As can be guessed by the fact that you got a stropper with the high end kit, the Diamond Edge wasn’t meant to use disposable blades – rather reusable ones. All models seems to have been delivered with a holder for the blade to make them easier to strop, so even if replacement blades were available,1 it seems the idea was to buy a razor with enough blades to last practically forever.
The patent for the Diamond Edge was filed by Carl Gustav Schimkat in the beginning of 1906 – so before Gillette had emerged as the top dog in the safety razor market. The Diamond Edge was one of several fairly successful competitors to the Gillette, in what was a fairly fluid marketplace. The patent itself isn’t too earth-shattering in hindsight, like many others it aimed to
…produce a simple and inexpensive safety razor…From patent US866969A
Simple and inexpensive meant that one could tap into a large marked; people who would like to be clean shaven, but who couldn’t afford an expensive razor or frequent visits to the barber.
An interesting element of the razor was that the blade wasn’t held by the razor directly, but by a retainer (12) that helped give the blade the required rigidity – which make sense considering the design of the razor was very close to the Kampfe wedge razor design in concept if not in execution.
It seems like the success of the Gillette during and after the Great War killed off the Diamond edge… it is hard to compete with a razor all the doughboys got for free while in the service after all.

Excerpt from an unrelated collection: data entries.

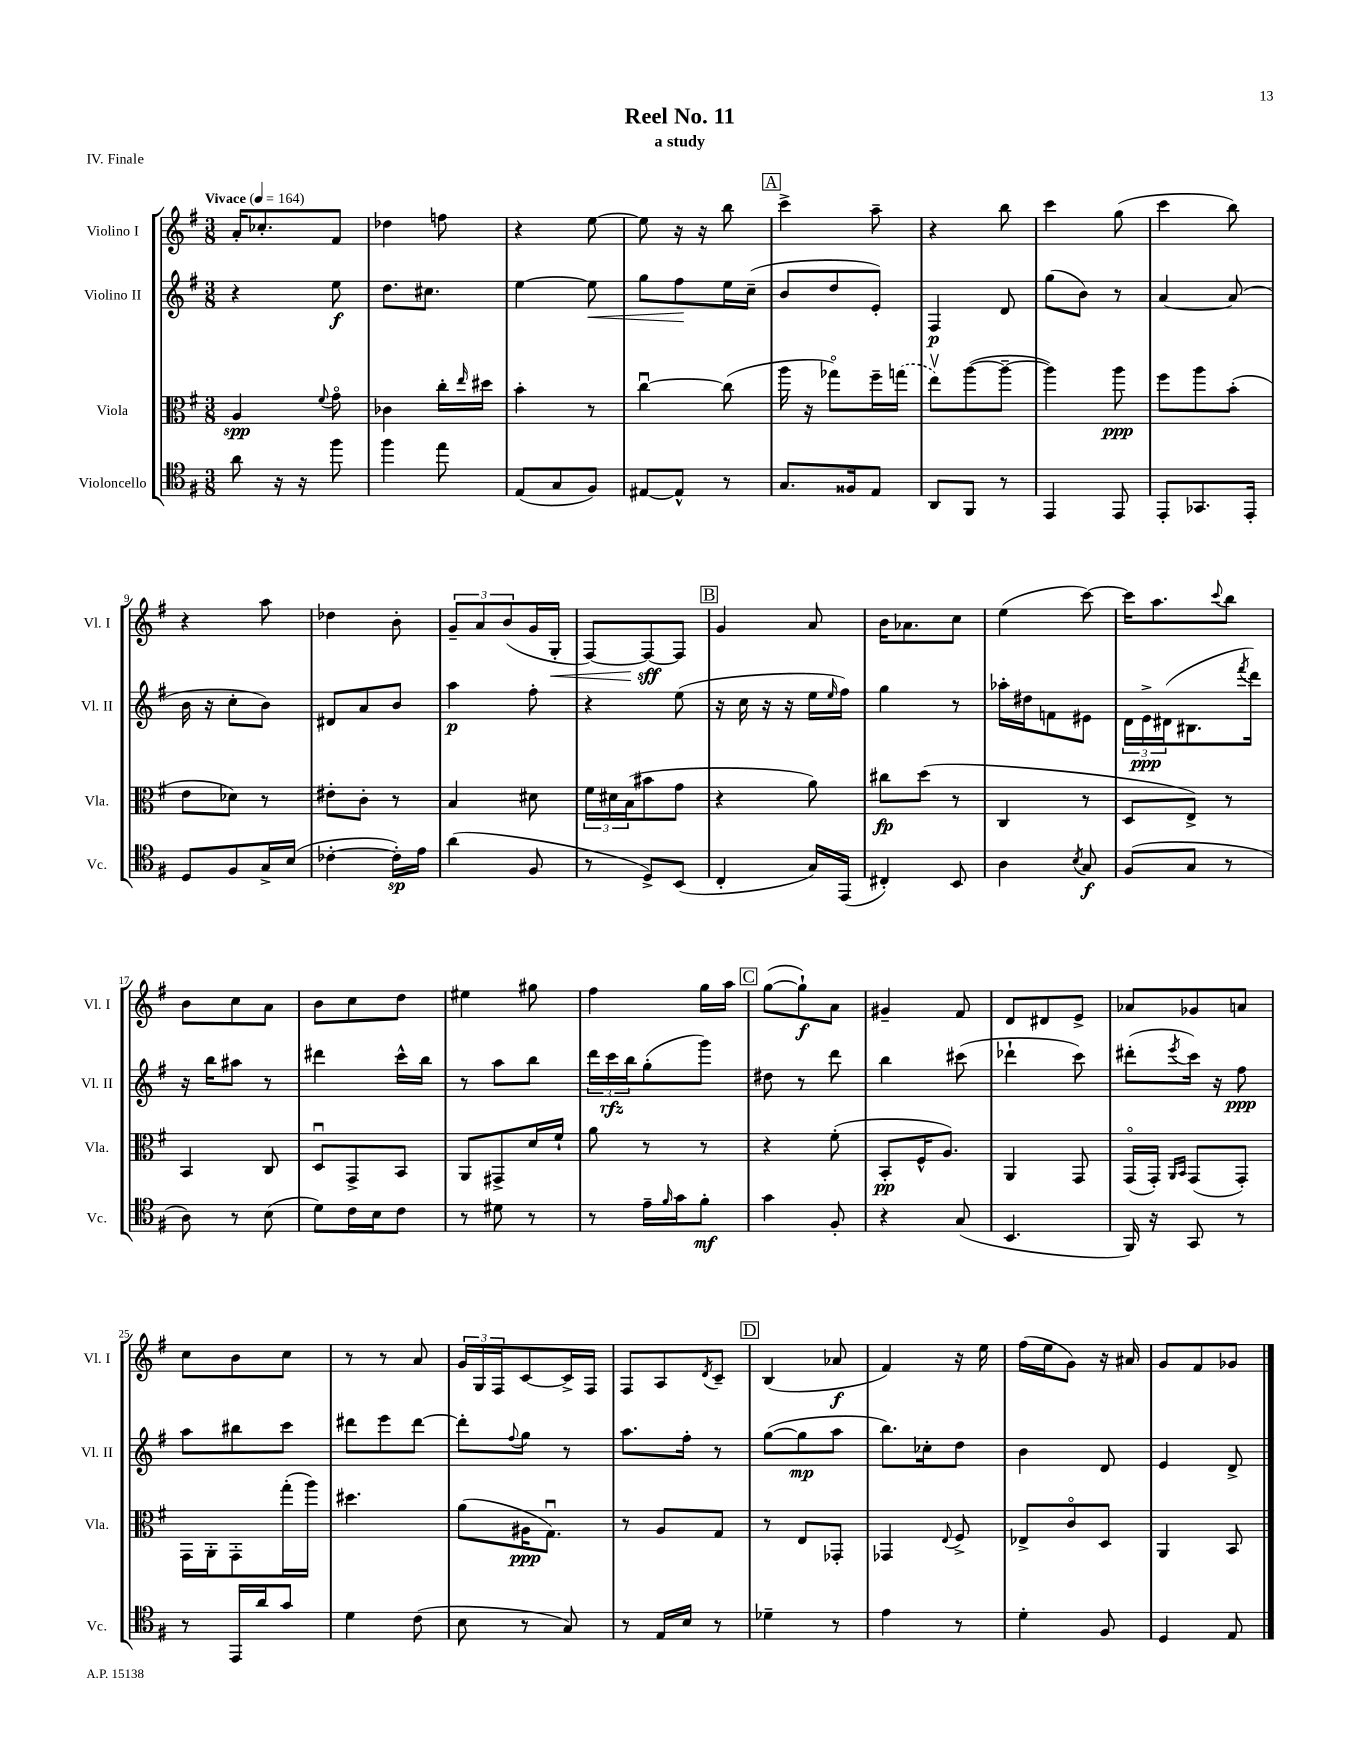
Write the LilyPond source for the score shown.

\header { title = "Reel No. 11" subtitle = "a study" piece = "IV. Finale" }
<<
\new StaffGroup <<
\new Staff = "s0" \with { instrumentName = "Violino I" shortInstrumentName = "Vl. I" } {
    \clef treble \key g \major \numericTimeSignature \time 3/8 \tempo "Vivace" 4 = 164
    a'16-. ces''8.-. fis'8 |
    des''4 f''8 |
    r4 e''8~ |
    e''8 r16 r16 b''8 |
    \mark \markup { \box "A" } c'''4-> a''8-- |
    r4 b''8 |
    c'''4 g''8( |
    c'''4 b''8) |
    r4 a''8 |
    des''4 b'8-. |
    \tuplet 3/2 { g'8-- a'8 b'8( } g'16 g16-.\< |
    fis8~) fis8~\sff\! fis8 |
    \mark \markup { \box "B" } g'4 a'8 |
    b'16 aes'8. c''8 |
    e''4( c'''8~) |
    c'''16 a''8. \appoggiatura { c'''8 } b''8 |
    b'8 c''8 a'8 |
    b'8 c''8 d''8 |
    eis''4 gis''8 |
    fis''4 g''16 a''16 |
    \mark \markup { \box "C" } g''8~( g''8-!\f) a'8 |
    gis'4-- fis'8 |
    d'8 dis'8 e'8-> |
    aes'8 ges'8 a'8 |
    c''8 b'8 c''8 |
    r8 r8 a'8 |
    \tuplet 3/2 { g'16 g16 fis16 } c'8~ c'16-> fis16 |
    fis8 a8 \acciaccatura { d'8 } c'8-- |
    \mark \markup { \box "D" } b4( aes'8\f |
    fis'4) r16 e''16 |
    fis''16( e''16 g'8) r16 ais'16 |
    g'8 fis'8 ges'8 \bar "|." |
}
\new Staff = "s1" \with { instrumentName = "Violino II" shortInstrumentName = "Vl. II" } {
    \clef treble \key g \major \numericTimeSignature \time 3/8
    r4 e''8\f |
    d''8. cis''8. |
    e''4~ e''8\< |
    g''8 fis''8\! e''16 c''16--( |
    \mark \markup { \box "A" } b'8 d''8 e'8-.) |
    fis4\p d'8 |
    g''8( b'8) r8 |
    a'4~ a'8( |
    b'16 r16 c''8-. b'8) |
    dis'8 a'8 b'8 |
    a''4\p fis''8-. |
    r4 e''8( |
    \mark \markup { \box "B" } r16 c''16 r16 r16 e''16 \grace { e''16 } fis''16) |
    g''4 r8 |
    aes''16-. dis''16 f'8 eis'8 |
    \tuplet 3/2 { d'16 e'16->\ppp dis'16( } bis8. \acciaccatura { fis'''8 } d'''16) |
    r16 b''16 ais''8 r8 |
    dis'''4 c'''16-^ b''16 |
    r8 a''8 b''8 |
    \tuplet 3/2 { d'''16 c'''16\rfz b''16 } g''8-.( g'''8) |
    \mark \markup { \box "C" } dis''8 r8 d'''8 |
    b''4 cis'''8( |
    des'''4-! c'''8) |
    dis'''8-.( \acciaccatura { e'''8 } c'''16) r16 fis''8\ppp |
    a''8 bis''8 c'''8 |
    dis'''8 e'''8 dis'''8~ |
    dis'''8-. \appoggiatura { fis''8 } g''8 r8 |
    a''8. fis''16-. r8 |
    \mark \markup { \box "D" } g''8~( g''8\mp a''8 |
    b''8.) ces''16-. d''8 |
    b'4 d'8 |
    e'4 d'8-> \bar "|." |
}
\new Staff = "s2" \with { instrumentName = "Viola" shortInstrumentName = "Vla." } {
    \clef alto \key g \major \numericTimeSignature \time 3/8
    a4\spp \appoggiatura { fis'8 } g'8\flageolet |
    ces'4 c''16-. \grace { e''16 } dis''16 |
    b'4-. r8 |
    c''4~\downbow c''8( |
    \mark \markup { \box "A" } a''16 r16 ges''8\flageolet) fis''16-- \once \slurDashed g''16( |
    e''8\upbow) a''8~( a''8~-- |
    a''4) a''8\ppp |
    fis''8 a''8 b'8-.( |
    e'8 des'8) r8 |
    eis'8-. c'8-. r8 |
    b4 dis'8 |
    \tuplet 3/2 { fis'16 dis'16 b16( } bis'8 g'8 |
    \mark \markup { \box "B" } r4 a'8) |
    cis''8\fp d''8( r8 |
    c4 r8 |
    d8 e8->) r8 |
    b,4 c8 |
    d8\downbow g,8-> b,8 |
    a,8 gis,8-> d'16 fis'16-! |
    a'8 r8 r8 |
    \mark \markup { \box "C" } r4 fis'8-.( |
    b,8-.\pp fis16-^ a8.) |
    a,4 g,8 |
    g,16\flageolet( g,16-.) \grace { a,16 b,16 } g,8( g,8-.) |
    g,16 a,16-. g,8-. g''16-.( a''16) |
    dis''4. |
    a'8( ais16\ppp g8.\downbow) |
    r8 a8 g8 |
    \mark \markup { \box "D" } r8 e8 ges,8-. |
    ges,4 \appoggiatura { e8 } fis8-> |
    ees8-> c'8\flageolet d8 |
    a,4 b,8 \bar "|." |
}
\new Staff = "s3" \with { instrumentName = "Violoncello" shortInstrumentName = "Vc." } {
    \clef tenor \key g \major \numericTimeSignature \time 3/8
    a'8 r16 r16 fis''8 |
    fis''4 e''8 |
    e8( g8 fis8) |
    eis8~ eis8-^ r8 |
    \mark \markup { \box "A" } g8. fisis16 e8 |
    a,8 fis,8 r8 |
    e,4 e,8 |
    e,8-. ges,8. e,16-. |
    d8 fis8 g16-> b16( |
    ces'4~-. ces'16-.\sp) e'16 |
    a'4( fis8 |
    r8 d8->) b,8( |
    \mark \markup { \box "B" } c4-. g16) e,16( |
    cis4-.) b,8 |
    a4 \acciaccatura { b8 } g8\f |
    fis8( g8 r8 |
    a8) r8 b8( |
    d'8) c'16 b16 c'8 |
    r8 dis'8 r8 |
    r8 e'16-- \grace { fis'16 } g'16 fis'8-.\mf |
    \mark \markup { \box "C" } g'4 fis8-. |
    r4 g8( |
    b,4. |
    fis,16) r16 g,8 r8 |
    r8 e,16 a'16 g'8 |
    d'4 c'8( |
    b8 r8 g8) |
    r8 e16 b16 r8 |
    \mark \markup { \box "D" } des'4-- r8 |
    e'4 r8 |
    d'4-. fis8 |
    d4 e8 \bar "|." |
}
>>
>>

Those who owned them probably used them while blades could be gotten, but today the Diamond Edge and other single edge hoe style razors seems to have been all but forgotten.. what little we can easily find and use today is vintage EverReady and GEM style razors.
1) Clark’s Blade & Razor Co, operating out of Newark, NJ, offered off-brand blades via the Sears Catalogue for a wide range of razors until at least the end of the 1920’s. Their No3 blade is advertised as fitting the Diamond Edge as well as Auto Strop, Young and other razors.